Tiny File System
Tiny File System provides a file system over any device for which an IBlockDriver can be written. The file system its self is a Log Structured File System which is ideally suited to flash memory devices especially small scale devices which do not have hardware support to wear leveling.
The file system comes with a MemoryBlockDriver which can be used for testing of the interfaces. This driver is based off of non-persistent memory so is not suited for production use.
Public Interfaces:
The file system exposes two classes, one is the TinyFileSystem class and the other is the TinyFileStream. TinyFileSystem provides the necessary functions to Format a device, mount an existing file system from a device, create, open, delete, copy and rename files and more.
The TinyFileStream exposes files created/opened from the file system as a stream. Most stream functionality works as expected. The one exception is that SetLength does not currently allow you to grow the file, this is not a design limitation of the file system, in fact it is quite easy to implement on the current design and will be done eventually.
In addition to the above, the code contains a direct port of the BufferedStream found in the Mono project. The buffered stream is not required for the functionality of the file system, but is useful to optimize writes to the file system. TinyFileStream writes every change directly to the file system which is efficient if you are writing blocks of data at a time, but creates a lot of log entries on the files system which need to be garbage collected. In these scenarios, a BufferedStream can wrap the TinyFileStream to buffer these small writes and write them out in larger chunks.
Whats missing?:
For the most part the file system functionality is pretty much feature complete, except for the ability to expand the file length without actually writing data to the file. The key thing that is still required is a significant amount of testing especially in the scenarios where multiple handles are opened to the same file.
Then of course the primary goal, writing the IBlockDriver implementation for the upcoming Flash memory module from GHI. Unfortunately I have not got the module yet, so this will need to wait until such time as I have the module. In the meantime I want to get this out there so that it can be reviewed by the broader community.
My biggest concern is that of performance, not knowing how the module will perform esp. with some of the decisions I have made with the file system. I have opted to attempt to focus on File System integrity, but there might be a performance cost that is not acceptable so once I have the device and can do real benchmarking I will not make changes in this area unless it will further the goal of FS integrity.

Extracted material:

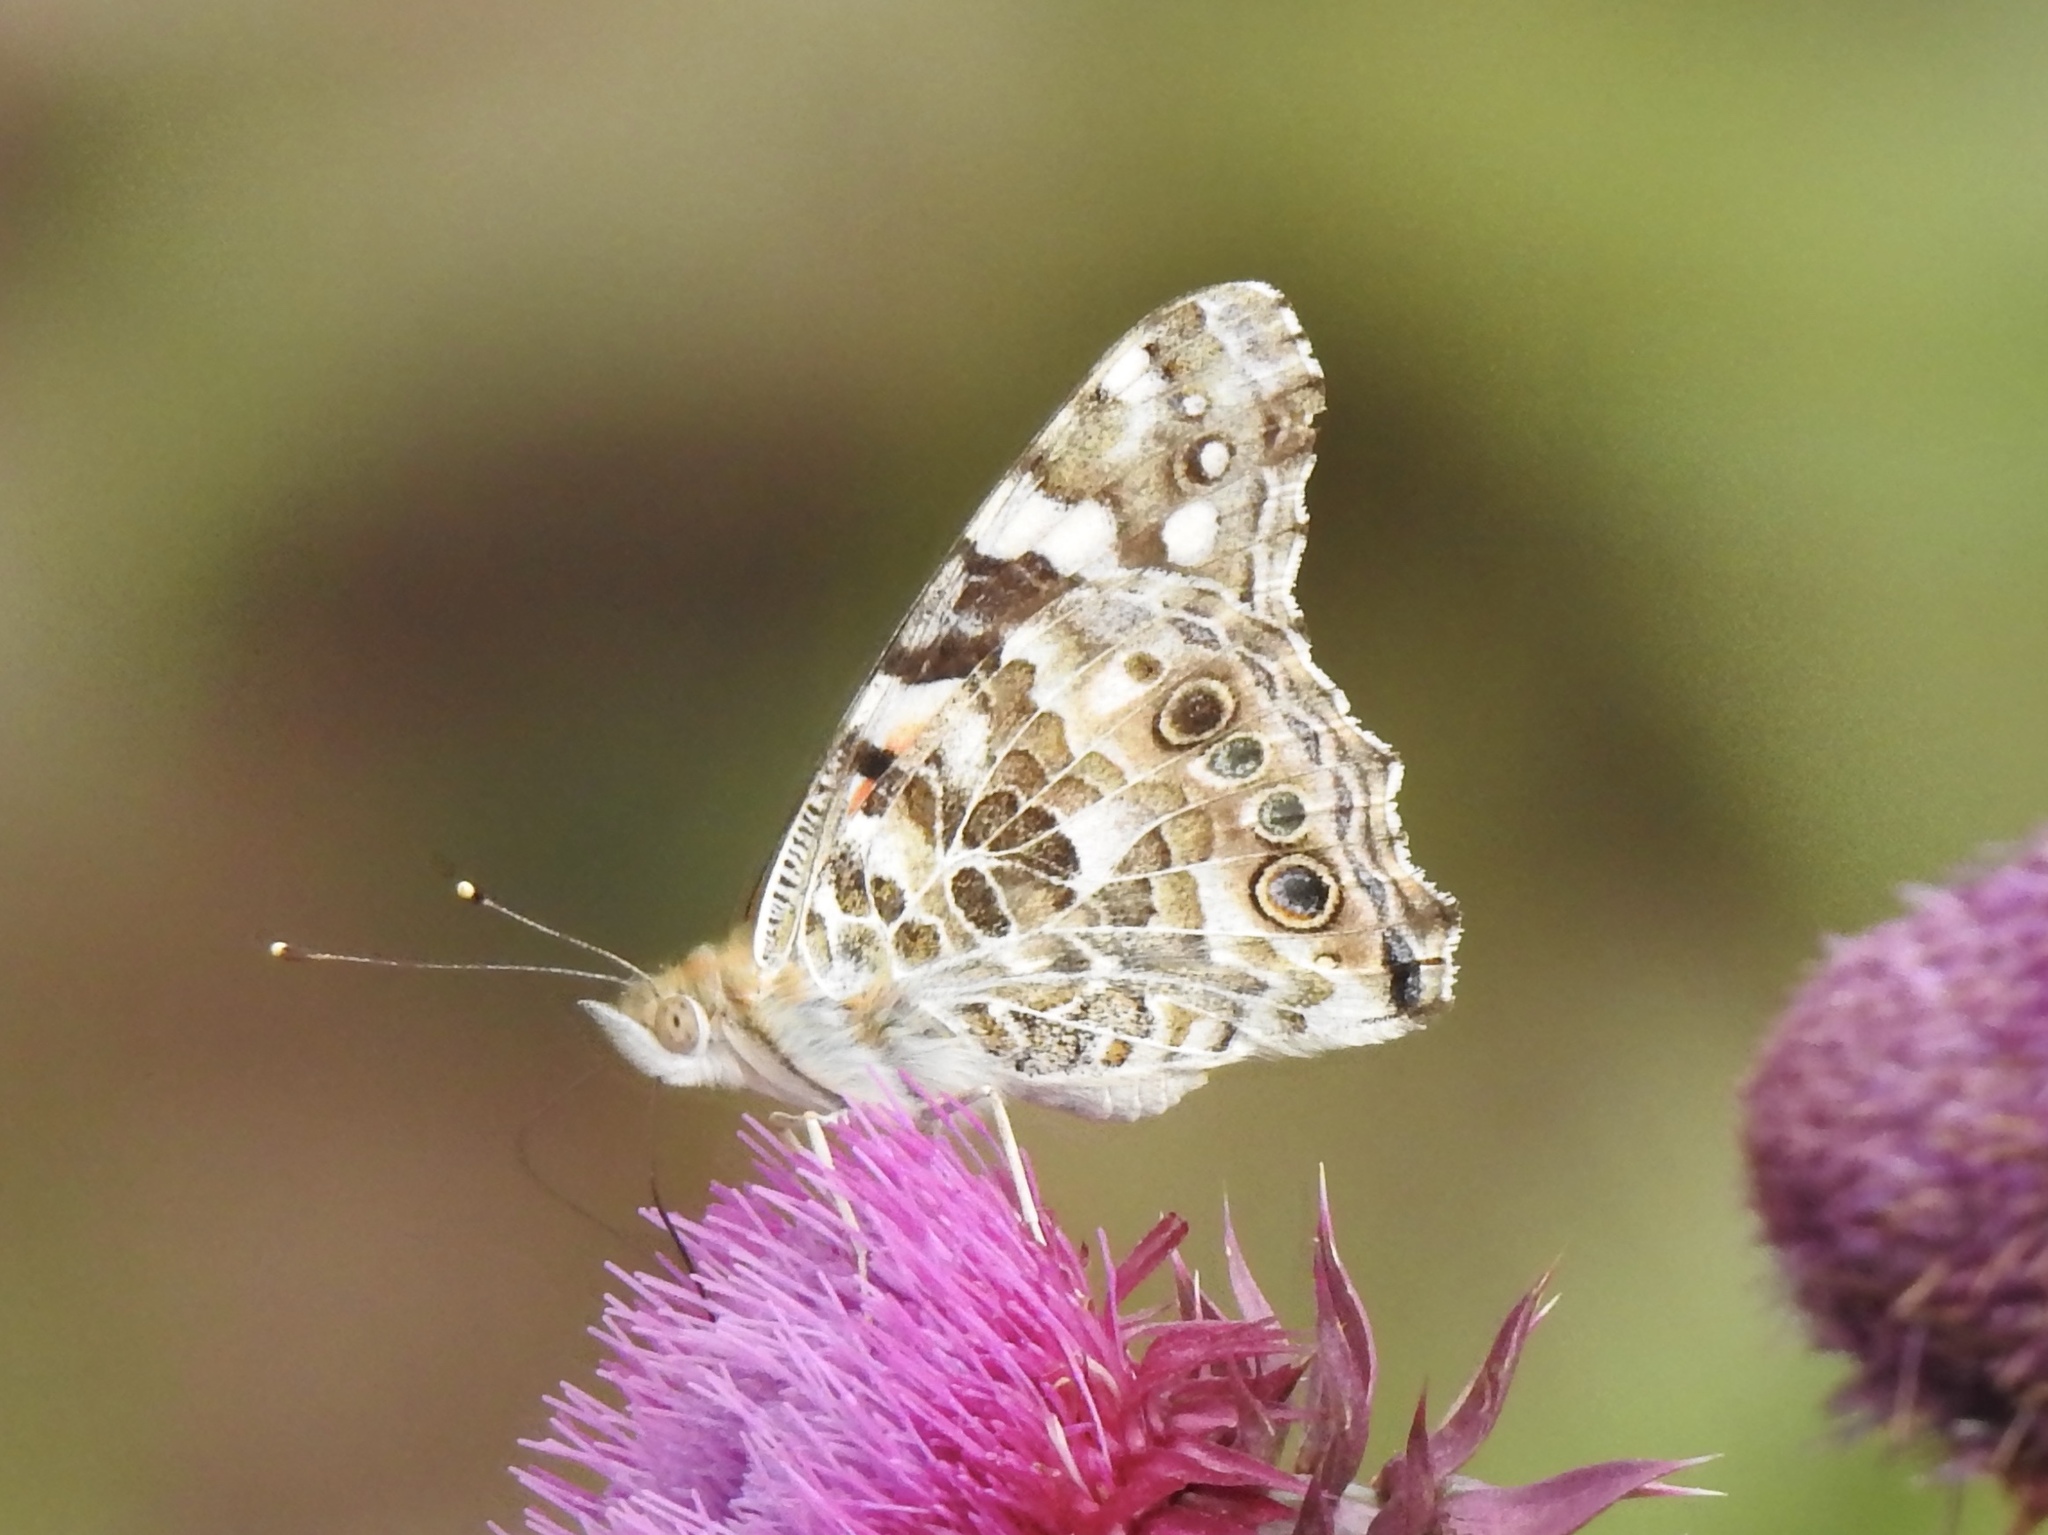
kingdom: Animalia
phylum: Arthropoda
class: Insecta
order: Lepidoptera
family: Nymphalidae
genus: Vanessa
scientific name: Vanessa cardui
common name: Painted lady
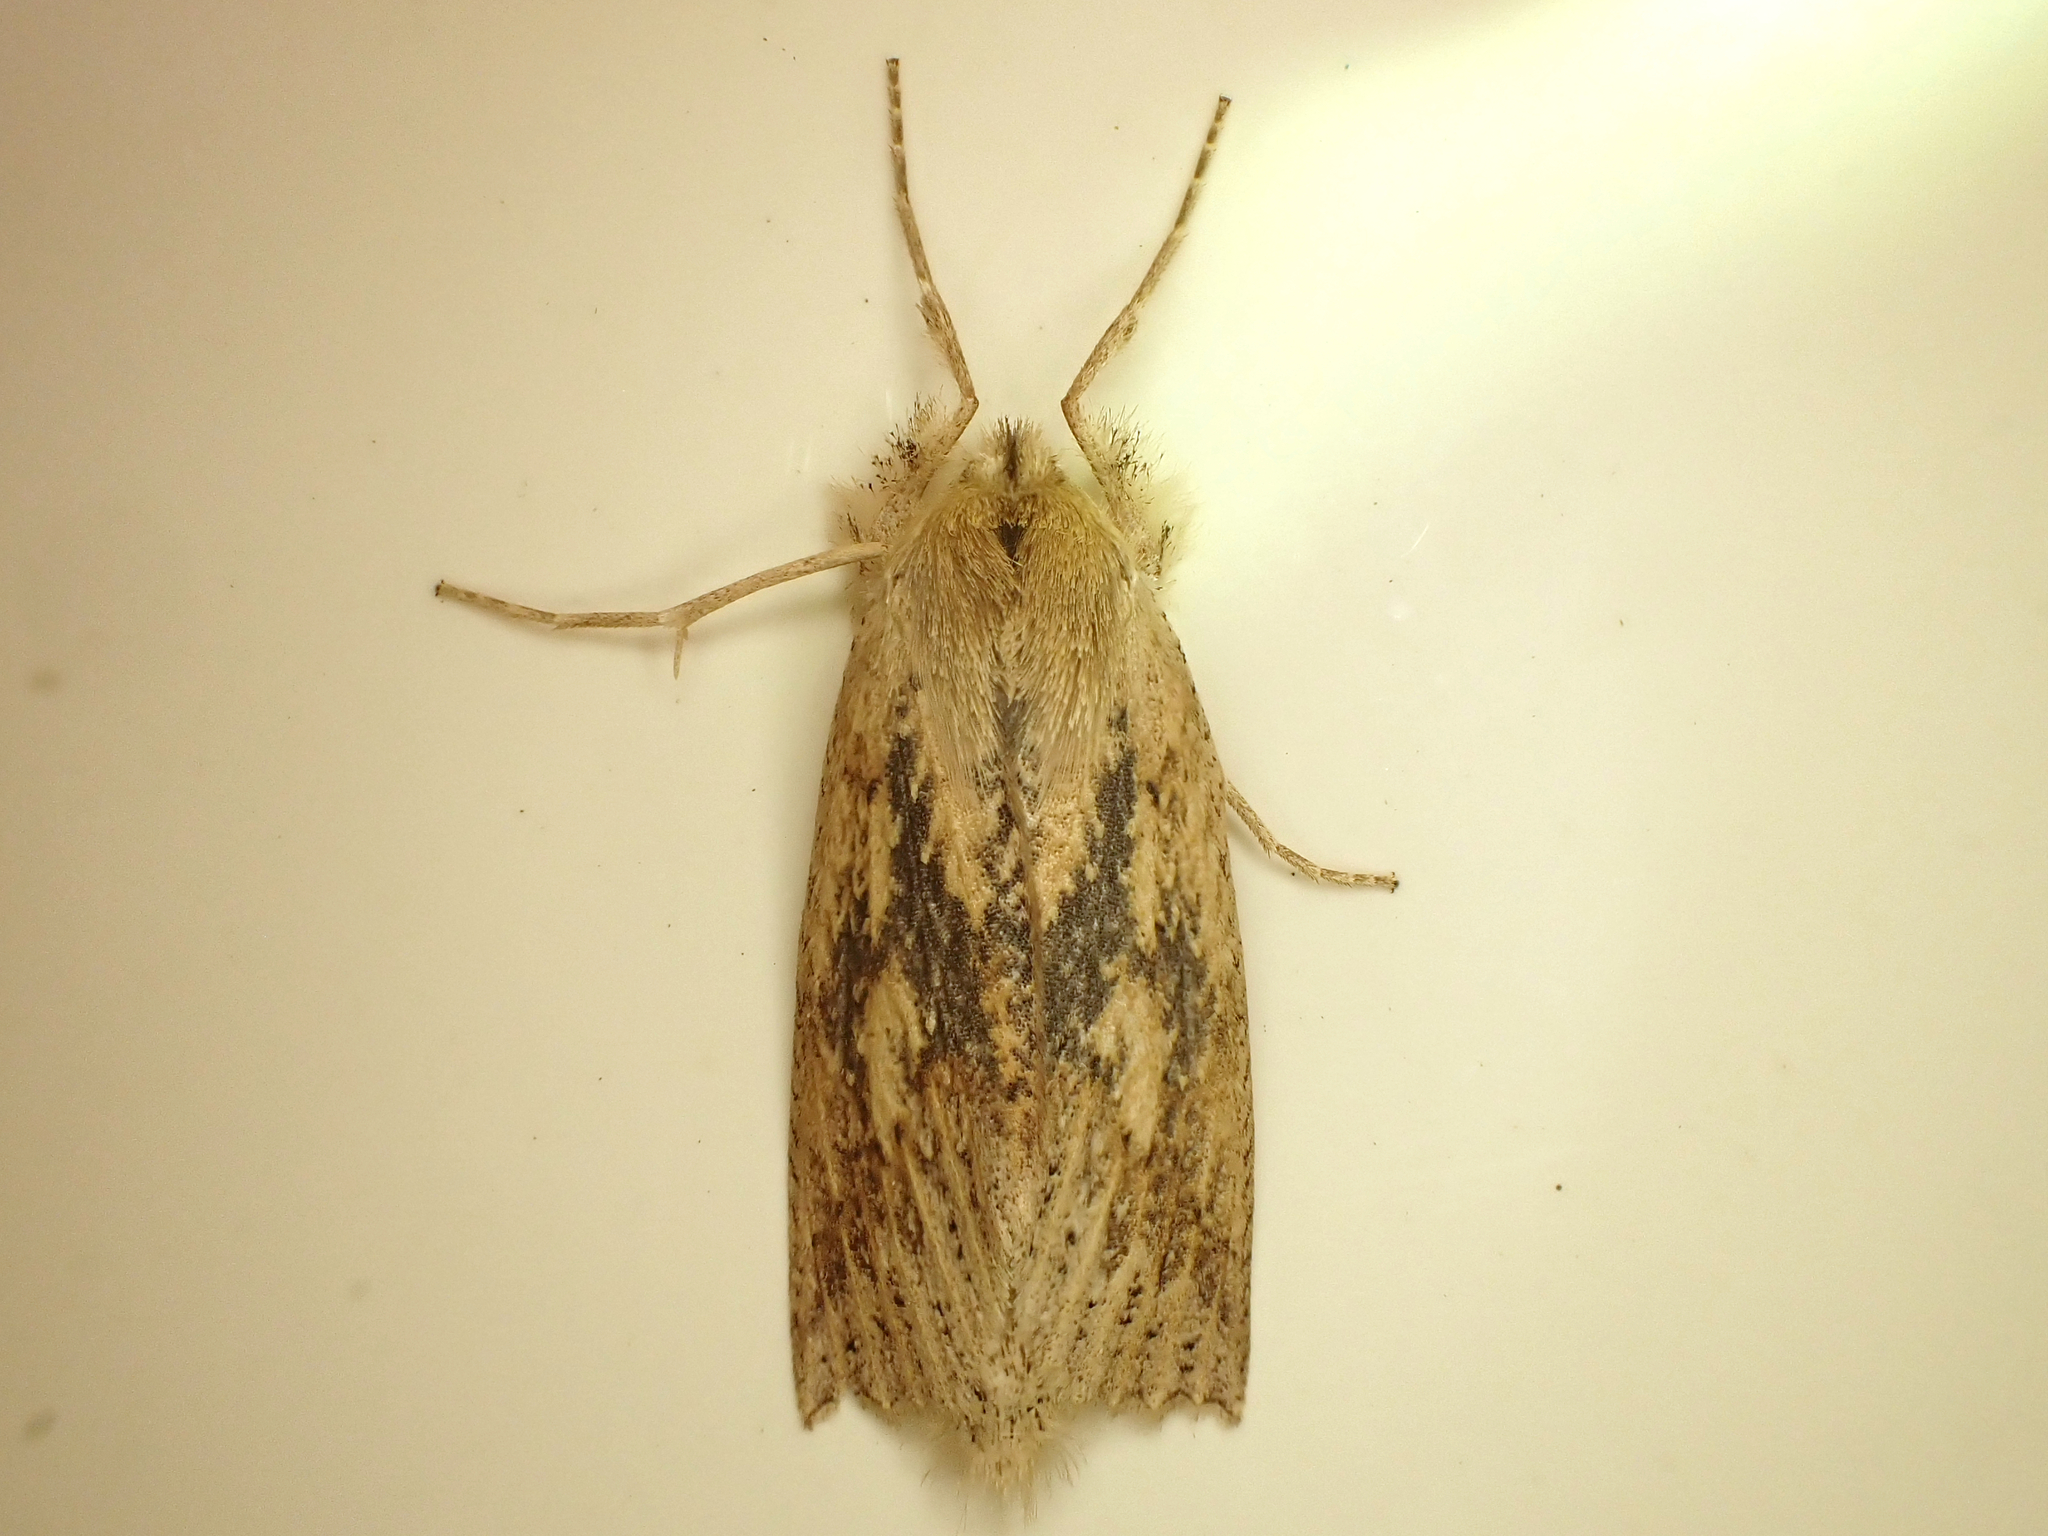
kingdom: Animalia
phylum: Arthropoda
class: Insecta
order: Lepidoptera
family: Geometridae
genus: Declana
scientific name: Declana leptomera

Task details: In the Tiny File System text, start at the words "In addition to" and stop after "in larger chunks.". Give that passage again, swapping "log entries" for "journal entries".

Problem solution:
In addition to the above, the code contains a direct port of the BufferedStream found in the Mono project. The buffered stream is not required for the functionality of the file system, but is useful to optimize writes to the file system. TinyFileStream writes every change directly to the file system which is efficient if you are writing blocks of data at a time, but creates a lot of journal entries on the files system which need to be garbage collected. In these scenarios, a BufferedStream can wrap the TinyFileStream to buffer these small writes and write them out in larger chunks.